----- Source material -----

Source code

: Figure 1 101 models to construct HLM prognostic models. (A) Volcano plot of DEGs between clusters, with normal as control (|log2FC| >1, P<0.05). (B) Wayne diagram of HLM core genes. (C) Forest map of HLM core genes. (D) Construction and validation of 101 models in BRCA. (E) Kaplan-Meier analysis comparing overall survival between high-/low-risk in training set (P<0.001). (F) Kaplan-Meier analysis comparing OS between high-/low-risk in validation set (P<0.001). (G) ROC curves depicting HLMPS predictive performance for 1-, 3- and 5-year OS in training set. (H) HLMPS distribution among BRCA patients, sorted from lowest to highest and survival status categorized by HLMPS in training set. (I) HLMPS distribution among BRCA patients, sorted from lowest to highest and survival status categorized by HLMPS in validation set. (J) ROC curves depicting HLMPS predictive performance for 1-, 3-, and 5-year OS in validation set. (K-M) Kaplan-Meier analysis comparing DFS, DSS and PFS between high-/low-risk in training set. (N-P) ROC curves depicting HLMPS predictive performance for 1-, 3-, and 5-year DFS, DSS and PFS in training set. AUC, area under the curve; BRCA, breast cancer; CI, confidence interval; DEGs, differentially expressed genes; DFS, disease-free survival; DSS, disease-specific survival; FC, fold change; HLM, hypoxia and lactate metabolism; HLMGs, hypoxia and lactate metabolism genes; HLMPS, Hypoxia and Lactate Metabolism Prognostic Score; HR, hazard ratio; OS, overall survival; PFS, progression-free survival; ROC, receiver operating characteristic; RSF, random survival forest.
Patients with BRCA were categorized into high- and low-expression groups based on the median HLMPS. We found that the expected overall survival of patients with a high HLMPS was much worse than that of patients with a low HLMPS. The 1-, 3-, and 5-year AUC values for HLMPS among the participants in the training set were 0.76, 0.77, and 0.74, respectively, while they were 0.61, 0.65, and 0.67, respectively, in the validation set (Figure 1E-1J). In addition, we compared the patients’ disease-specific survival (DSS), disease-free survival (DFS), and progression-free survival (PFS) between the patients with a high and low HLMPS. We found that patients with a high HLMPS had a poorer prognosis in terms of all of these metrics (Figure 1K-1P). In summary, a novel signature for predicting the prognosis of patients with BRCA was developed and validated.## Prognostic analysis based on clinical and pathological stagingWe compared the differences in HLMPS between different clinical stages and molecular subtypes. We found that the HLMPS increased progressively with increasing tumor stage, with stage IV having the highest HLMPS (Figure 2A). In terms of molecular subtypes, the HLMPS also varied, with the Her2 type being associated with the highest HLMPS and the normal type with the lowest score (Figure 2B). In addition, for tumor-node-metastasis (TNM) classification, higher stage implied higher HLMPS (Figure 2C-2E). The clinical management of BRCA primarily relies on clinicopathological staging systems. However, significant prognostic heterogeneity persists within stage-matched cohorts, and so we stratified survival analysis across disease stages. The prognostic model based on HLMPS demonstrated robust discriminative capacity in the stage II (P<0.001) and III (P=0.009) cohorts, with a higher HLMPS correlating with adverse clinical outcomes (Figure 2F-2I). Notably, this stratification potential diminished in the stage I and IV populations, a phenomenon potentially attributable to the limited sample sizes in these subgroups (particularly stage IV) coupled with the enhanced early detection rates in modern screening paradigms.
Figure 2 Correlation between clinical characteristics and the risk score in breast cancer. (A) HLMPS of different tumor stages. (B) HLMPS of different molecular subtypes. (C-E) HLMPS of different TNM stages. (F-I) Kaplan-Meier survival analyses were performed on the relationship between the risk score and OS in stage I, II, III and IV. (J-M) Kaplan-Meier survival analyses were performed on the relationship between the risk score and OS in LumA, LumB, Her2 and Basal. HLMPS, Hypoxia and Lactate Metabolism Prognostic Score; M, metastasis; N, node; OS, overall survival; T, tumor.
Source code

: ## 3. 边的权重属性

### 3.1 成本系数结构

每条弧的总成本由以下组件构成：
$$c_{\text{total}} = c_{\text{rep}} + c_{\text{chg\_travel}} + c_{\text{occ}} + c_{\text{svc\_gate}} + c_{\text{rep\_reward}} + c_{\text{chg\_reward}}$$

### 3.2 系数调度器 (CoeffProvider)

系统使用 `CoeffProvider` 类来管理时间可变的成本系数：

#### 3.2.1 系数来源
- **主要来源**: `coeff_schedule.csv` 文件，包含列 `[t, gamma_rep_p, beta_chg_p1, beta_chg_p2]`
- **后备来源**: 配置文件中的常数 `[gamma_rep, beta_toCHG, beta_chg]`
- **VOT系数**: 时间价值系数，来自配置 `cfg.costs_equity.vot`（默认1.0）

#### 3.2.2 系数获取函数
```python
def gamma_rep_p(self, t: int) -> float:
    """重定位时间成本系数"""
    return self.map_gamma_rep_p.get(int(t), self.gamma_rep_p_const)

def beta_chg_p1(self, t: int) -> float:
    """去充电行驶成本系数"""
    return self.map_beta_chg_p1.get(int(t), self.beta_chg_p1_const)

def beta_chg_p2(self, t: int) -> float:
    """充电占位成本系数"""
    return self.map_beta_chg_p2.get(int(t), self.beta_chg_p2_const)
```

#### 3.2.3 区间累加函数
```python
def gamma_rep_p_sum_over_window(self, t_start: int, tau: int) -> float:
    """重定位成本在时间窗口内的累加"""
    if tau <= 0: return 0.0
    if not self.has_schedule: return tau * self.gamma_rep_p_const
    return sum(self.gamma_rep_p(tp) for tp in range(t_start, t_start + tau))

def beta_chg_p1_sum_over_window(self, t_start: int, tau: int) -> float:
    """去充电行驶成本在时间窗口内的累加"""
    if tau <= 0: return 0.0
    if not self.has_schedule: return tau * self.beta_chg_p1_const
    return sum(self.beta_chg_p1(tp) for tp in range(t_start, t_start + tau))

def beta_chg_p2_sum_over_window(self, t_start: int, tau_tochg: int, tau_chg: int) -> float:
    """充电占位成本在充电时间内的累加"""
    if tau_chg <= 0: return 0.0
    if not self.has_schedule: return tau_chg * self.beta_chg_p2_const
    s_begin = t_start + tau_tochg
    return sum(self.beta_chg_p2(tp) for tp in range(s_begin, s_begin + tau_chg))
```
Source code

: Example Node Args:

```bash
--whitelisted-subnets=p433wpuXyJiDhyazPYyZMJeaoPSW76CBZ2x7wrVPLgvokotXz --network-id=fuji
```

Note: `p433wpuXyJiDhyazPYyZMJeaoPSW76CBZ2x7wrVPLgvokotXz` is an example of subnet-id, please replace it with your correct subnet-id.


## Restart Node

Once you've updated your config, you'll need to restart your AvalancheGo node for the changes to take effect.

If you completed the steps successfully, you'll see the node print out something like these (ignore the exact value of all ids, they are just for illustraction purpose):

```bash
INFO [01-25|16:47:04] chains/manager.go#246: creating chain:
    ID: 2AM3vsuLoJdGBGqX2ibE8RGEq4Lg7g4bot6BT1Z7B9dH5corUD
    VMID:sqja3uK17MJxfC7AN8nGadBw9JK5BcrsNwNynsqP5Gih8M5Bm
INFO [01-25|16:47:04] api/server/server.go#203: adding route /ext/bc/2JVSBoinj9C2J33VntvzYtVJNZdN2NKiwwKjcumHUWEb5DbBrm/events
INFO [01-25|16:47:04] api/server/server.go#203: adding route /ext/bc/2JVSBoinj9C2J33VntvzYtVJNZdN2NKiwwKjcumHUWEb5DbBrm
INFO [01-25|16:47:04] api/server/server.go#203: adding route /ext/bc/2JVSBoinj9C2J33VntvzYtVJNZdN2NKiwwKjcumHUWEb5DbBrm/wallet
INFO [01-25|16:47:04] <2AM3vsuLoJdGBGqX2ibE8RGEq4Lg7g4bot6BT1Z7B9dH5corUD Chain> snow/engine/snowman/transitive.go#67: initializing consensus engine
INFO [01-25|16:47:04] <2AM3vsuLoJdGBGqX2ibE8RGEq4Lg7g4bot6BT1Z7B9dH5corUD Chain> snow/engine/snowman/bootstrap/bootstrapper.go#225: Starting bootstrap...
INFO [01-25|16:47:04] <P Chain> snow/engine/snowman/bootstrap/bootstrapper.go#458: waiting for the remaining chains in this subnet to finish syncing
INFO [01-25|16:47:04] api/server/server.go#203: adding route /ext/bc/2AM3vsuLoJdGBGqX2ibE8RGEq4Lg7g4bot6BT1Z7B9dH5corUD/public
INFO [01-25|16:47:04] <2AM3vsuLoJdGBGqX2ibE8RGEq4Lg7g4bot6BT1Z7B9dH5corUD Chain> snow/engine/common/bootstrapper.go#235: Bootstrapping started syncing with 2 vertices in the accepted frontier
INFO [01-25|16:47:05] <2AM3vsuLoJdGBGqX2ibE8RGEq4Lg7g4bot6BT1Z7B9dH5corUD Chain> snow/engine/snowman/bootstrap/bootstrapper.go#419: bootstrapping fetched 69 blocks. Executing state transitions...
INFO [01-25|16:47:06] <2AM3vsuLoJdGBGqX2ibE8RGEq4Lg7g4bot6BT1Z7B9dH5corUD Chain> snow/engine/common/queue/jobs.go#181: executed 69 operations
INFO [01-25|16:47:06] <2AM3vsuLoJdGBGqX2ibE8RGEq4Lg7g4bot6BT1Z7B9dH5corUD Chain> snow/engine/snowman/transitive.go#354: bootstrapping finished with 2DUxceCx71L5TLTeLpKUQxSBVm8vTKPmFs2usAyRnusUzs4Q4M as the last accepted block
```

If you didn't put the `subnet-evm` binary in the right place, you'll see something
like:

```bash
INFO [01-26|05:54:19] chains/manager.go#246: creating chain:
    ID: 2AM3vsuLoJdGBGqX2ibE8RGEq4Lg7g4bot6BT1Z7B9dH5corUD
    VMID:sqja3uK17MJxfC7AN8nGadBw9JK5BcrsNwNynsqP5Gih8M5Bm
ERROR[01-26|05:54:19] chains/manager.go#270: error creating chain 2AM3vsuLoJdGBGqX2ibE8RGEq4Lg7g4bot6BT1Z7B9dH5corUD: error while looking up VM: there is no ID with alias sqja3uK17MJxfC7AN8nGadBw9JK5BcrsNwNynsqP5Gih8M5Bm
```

-----

Task details:
From the material above, copy every line where the word "creating" is found.

Answer to the problem:
INFO [01-25|16:47:04] chains/manager.go#246: creating chain:
INFO [01-26|05:54:19] chains/manager.go#246: creating chain:
ERROR[01-26|05:54:19] chains/manager.go#270: error creating chain 2AM3vsuLoJdGBGqX2ibE8RGEq4Lg7g4bot6BT1Z7B9dH5corUD: error while looking up VM: there is no ID with alias sqja3uK17MJxfC7AN8nGadBw9JK5BcrsNwNynsqP5Gih8M5Bm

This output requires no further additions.